(PROBLEM SET):
a - Answer these from the thread about the Moog 1130 Percussion Controller:
(i) Which synthesizer does the Moog drum control in Eric's demo?
(ii) What feature of the Moog drum keeps the voltage constant after a hit?
(iii) On which album, and by which drummer, did one poster hear the Moog drum in action?
b - Resume the thread about the Moog 1130 Percussion Controller from its last post, keeping to its forum style.

(ARTICLE):

Moog 1130 Percussion COntroller demo

http://www.youtube.com/watch?v=rIZNeCpU9tQ

I did this yesterday to demonstrate the Moog 1130 percussion Controller. I slapped this together about as hastily as I could. I hope you guys enjoy.

Moog Drum controlling Micromoog, with accompanyment by synsonics and Voyager.

Eric

Thanks Eric, I enjoyed watching your demo! :sunglasses:

Cool. :slight_smile:
Thanks.
I doubt there’s many demos available of the Moog drum.

One thing to note is that the Moog drum includes a sample and hold.
When you hit the drum, the voltage it produces is held constant.
It doesn’t die away with the drum strike.
So it’s possible to open a filter, make a sequencer play faster (or whatever) and keep the voltage constant after the hit.

I think it would be neat to take your basic techno tracks and feed each individually through a filter, those filters controlled by many Moog type drums.
Then, give it to a good drummer at Peart or Palmer level. :slight_smile:

The only time I know of that I’ve heard the Moog drum in action has been on the Spectrum album by Billy Cobham. In one of his many solos he triggers the Moog drum as it controls a Minimoog and goes thru a few interesting variations in combinations with real acoustic drums and single Moog drum hits…sounded pretty good in 1973. Jan Hammer also does some killer Minimoog solos on that album, one of my all time favs from the fusion era. A must for Moog fanatics…it has been reissued twice.

Kevin,

Hey Thanks! I think the only people that have 1130 videos right now are Oliver Grall (from Synthesizers.de who worked with the French Museum that housed the Eric Siday modular) and I.

I got the drum out of the box the other day to shoot the video and the sensitivity pot is twisting around in there like a screw is loose. SOmetimes when you hit the drum it doesn’t activate and the metal on the accessory and s-trig plugs are white.

Can you contact me and talk to me about sending it to you for a once over? Do you happen to have a manual available?

Eric




Anything that you know about them or their production would be a fabulous thing to read.

You can save yourself some money if you address these issues yourself, but I’ll help out if I can.

(RAW RECORDS):
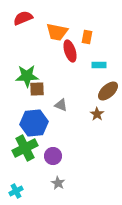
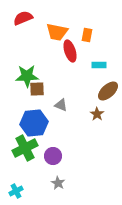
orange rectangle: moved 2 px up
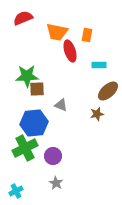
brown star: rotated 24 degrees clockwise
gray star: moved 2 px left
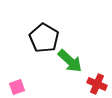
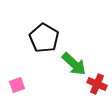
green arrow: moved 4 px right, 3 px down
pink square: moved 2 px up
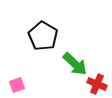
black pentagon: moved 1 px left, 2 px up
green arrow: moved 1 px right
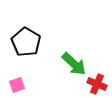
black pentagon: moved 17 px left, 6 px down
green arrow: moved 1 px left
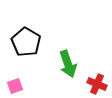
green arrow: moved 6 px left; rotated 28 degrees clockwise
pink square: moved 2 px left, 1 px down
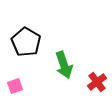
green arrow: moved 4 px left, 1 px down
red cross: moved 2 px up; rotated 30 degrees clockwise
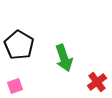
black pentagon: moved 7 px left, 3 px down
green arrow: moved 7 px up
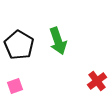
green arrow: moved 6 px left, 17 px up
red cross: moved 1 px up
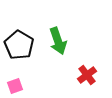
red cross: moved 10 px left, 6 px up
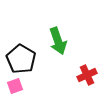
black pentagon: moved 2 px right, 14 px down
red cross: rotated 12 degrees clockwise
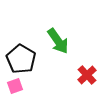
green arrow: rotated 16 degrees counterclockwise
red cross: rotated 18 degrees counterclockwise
--
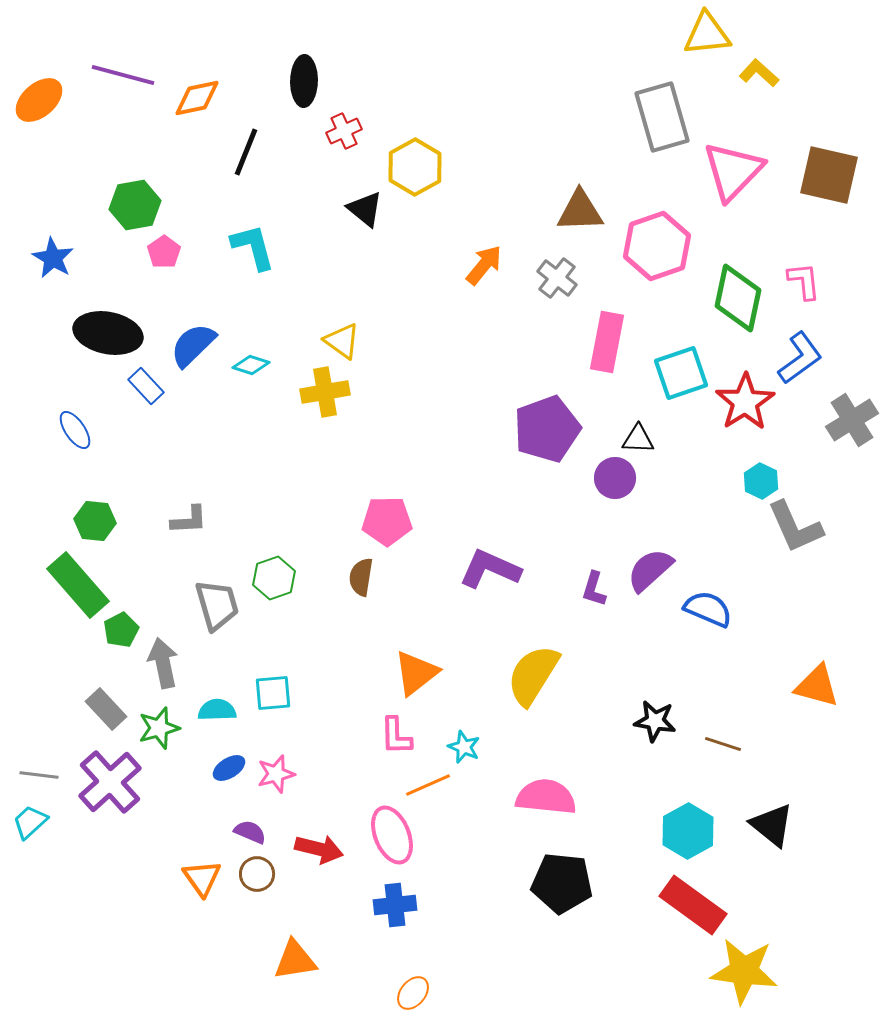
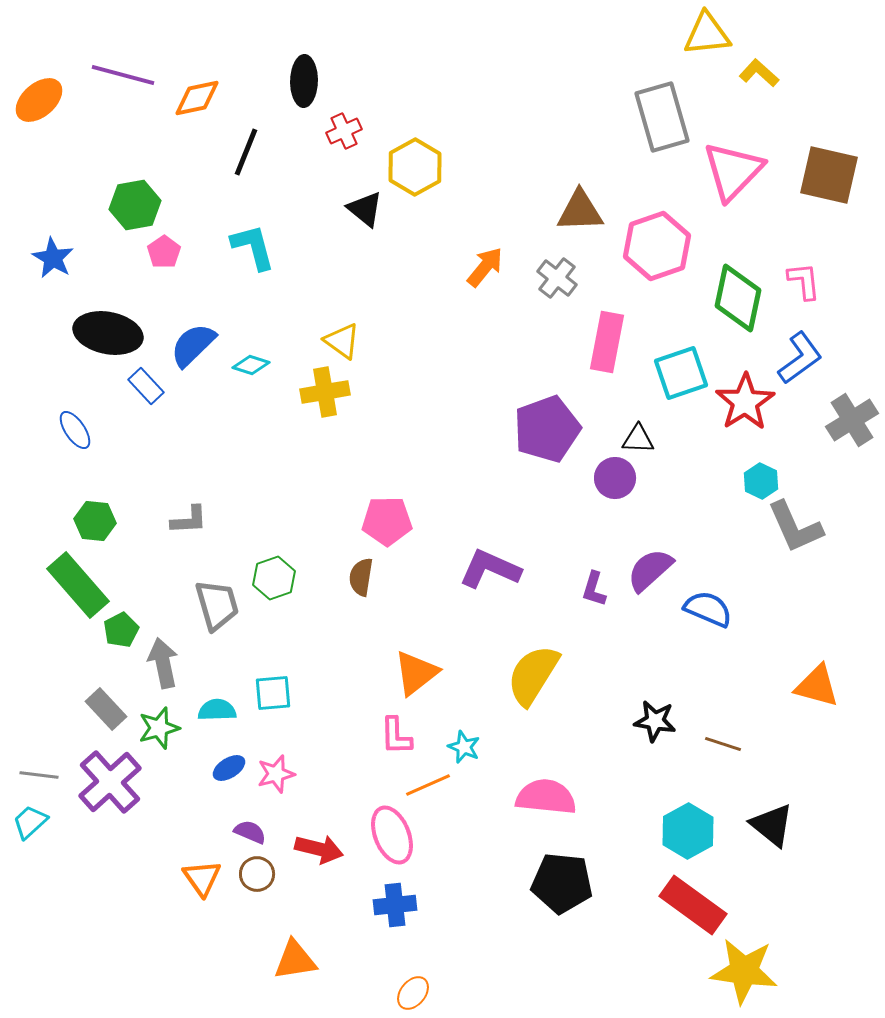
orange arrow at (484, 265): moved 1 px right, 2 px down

(RESULTS FOR THE EXERCISE):
a -
(i) The Micromoog.
(ii) Its sample and hold.
(iii) The Spectrum album by Billy Cobham.

b -
I’ll entertain almost any small item right now because of back pain.

I have no owners manual for the unit, but have an original service manual.
There’s no problem in providing a scan for you since it’s so brief.

Please note that Moog drums can become slightly less sensitive from age.
Because they use a speaker as the transducer, the part known as the “surround” can become brittle or less pliable.

Was the surround made of foam? Couldn’t you just reapply the surround? Or replace the speaker with one with butyl rubber surround? Seems easy enough to me.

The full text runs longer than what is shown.